If I telnet localhost 80from secure001 and don't type anything, I get a timeout after about 30s. This isn't hitting the LB so it doesn't make much sense to me. Best guess: the production version of mod_reqtimeout is a little different from my local version, and doesn't work on requests with no bytes.

If I repeat the tests and type a GET / HTTP/1.0\r\n header but no second newline, I get a timeout after about 4 seconds from the time I hit return if I'm starting from secure001. If I'm starting locally, it takes a minute to timeout. This is probably also the LB. The LB might also have different HTTP vs HTTPS rules/behaviors.

If I use openssl s_client -connect secure.phabricator.com:443 and send a header from secure001, I get a timeout after 60s. Locally, my openssl is busted because of some kind of Apple/SecureTransport/Homebrew mess so who knows.
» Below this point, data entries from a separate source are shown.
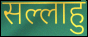
सल्लाहु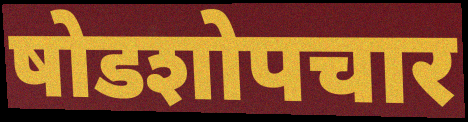
षोडशोपचार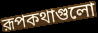
রূপকথাগুলোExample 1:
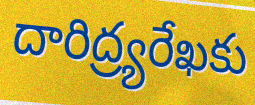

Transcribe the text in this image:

దారిద్ర్యరేఖకు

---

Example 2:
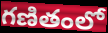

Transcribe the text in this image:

గణితంలో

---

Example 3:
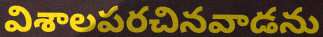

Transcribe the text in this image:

విశాలపరచినవాడను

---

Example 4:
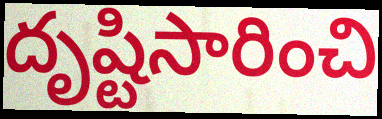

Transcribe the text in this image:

దృష్టిసారించి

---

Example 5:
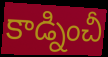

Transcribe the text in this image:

కాడ్నించీ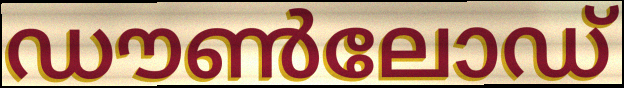
ഡൗൺലോഡ്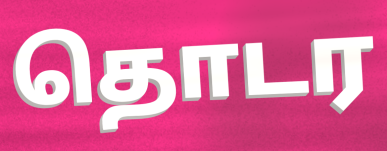
தொடர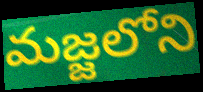
మజ్జలోని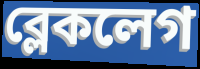
ব্লেকলেগ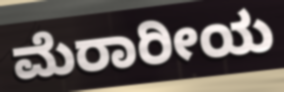
ಮೆರಾರೀಯ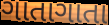
ગાતાગાતાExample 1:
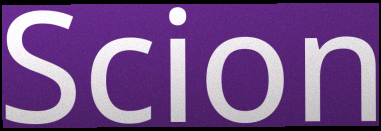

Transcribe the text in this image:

Scion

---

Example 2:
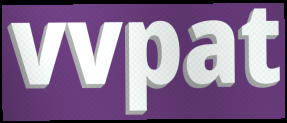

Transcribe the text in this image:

vvpat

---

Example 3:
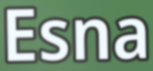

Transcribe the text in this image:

Esna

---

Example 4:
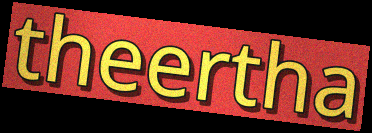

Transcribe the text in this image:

theertha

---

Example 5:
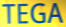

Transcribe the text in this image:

TEGAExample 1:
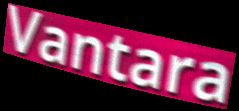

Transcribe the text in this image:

Vantara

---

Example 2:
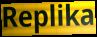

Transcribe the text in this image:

Replika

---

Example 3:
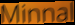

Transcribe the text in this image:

Minnal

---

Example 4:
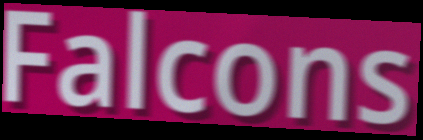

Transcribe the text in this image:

Falcons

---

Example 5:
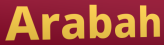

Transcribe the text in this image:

Arabah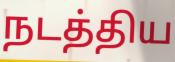
நடத்திய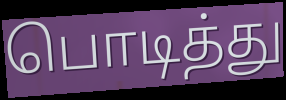
பொடித்துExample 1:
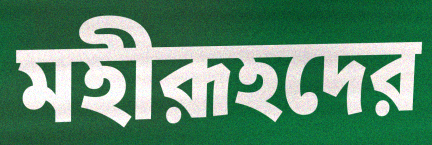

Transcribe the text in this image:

মহীরূহদের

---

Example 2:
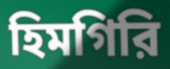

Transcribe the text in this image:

হিমগিরি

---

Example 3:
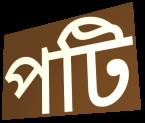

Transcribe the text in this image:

পটি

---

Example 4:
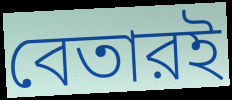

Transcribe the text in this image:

বেতারই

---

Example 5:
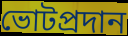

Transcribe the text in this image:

ভোটপ্রদানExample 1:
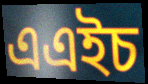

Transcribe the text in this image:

এএইচ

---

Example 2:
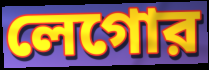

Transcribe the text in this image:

লেগোর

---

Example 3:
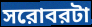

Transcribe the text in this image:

সরোবরটা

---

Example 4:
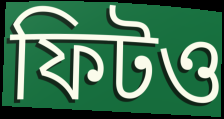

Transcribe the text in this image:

ফিটও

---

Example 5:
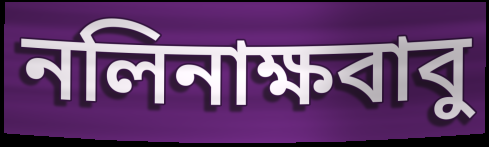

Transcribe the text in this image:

নলিনাক্ষবাবু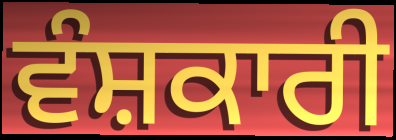
ਵੰਸ਼ਕਾਰੀ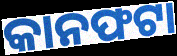
କାନଫଟା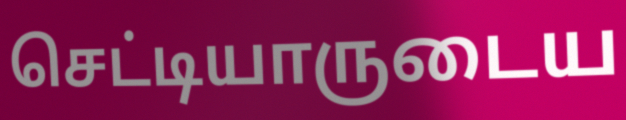
செட்டியாருடையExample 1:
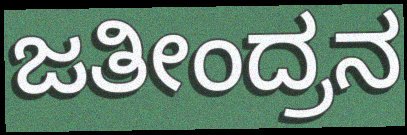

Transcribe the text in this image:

ಜತೀಂದ್ರನ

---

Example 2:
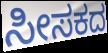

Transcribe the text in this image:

ಸೀಸಕದ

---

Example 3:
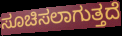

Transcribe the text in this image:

ಸೂಚಿಸಲಾಗುತ್ತದೆ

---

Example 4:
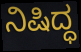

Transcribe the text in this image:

ನಿಷಿದ್ಧ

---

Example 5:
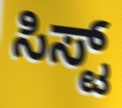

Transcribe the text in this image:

ಸಿಸ್ಟ್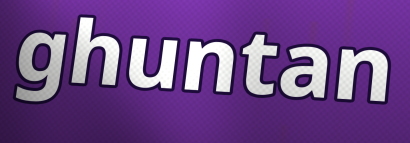
ghuntan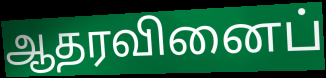
ஆதரவினைப்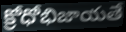
క్రోధోభిజాయతే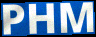
PHM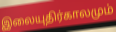
இலையுதிர்காலமும்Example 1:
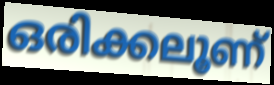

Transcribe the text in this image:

ഒരിക്കലൂണ്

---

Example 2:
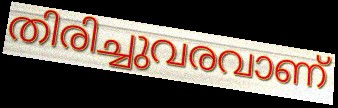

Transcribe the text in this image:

തിരിച്ചുവരവാണ്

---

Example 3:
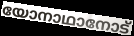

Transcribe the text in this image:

യോനാഥാനോട്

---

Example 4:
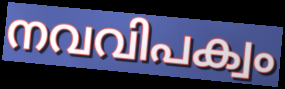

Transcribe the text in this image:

നവവിപക്വം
To the degree that the LB is just holding connections, that's totally fine: they aren't taking apache process slots, and the LB should reasonably be able to handle a very large number of simultaneous connections. So I'm not too worried about this stuff as long as it seems like LB behavior, rather than Apache ignoring the directive. Apache is respecting the directive at least some of the time, so I'm going to send it to production.


Additionally, I'm not totally sure what I captured in mod_status is actually me. Something is making a lot of requests (~10K/requests/day?) that just time out:

$ grep 408 /var/log/apache2/access_log_vhost.log.1 | wc -l
44802

I think mod_reqtimeout will let us deal with this stuff a little more aggressively.

epriestley added a commit: Restricted Diffusion Commit.Oct 16 2017, 3:39 PM

Something is making a lot of requests

The mod_reqtimeout change seems to have helped with these, at least. They're still happening, but getting kicked off after 4 seconds and not consuming 20+ process slots all the time.


I'm also no longer able to wedge the tier with a pre-patch arc upload <hundreds and hundreds of files>. I don't really have a complete picture of how these requests, general slot exhaustion from the ambient connection attempts, and mod_reqtimeout are interacting, but it seems like we're in better shape now.

epriestley lowered the priority of this task from Unbreak Now! to Normal.Oct 16 2017, 3:55 PM

I'm going to call this tentatively done and leave it open for a week or two to see if there's any fallout.

This made one thing meaningfully worse: the common preamble now has a hard-coded list of all cluster hosts. Not a huge deal, but something we should get rid of eventually.

This has been stable for about a week now.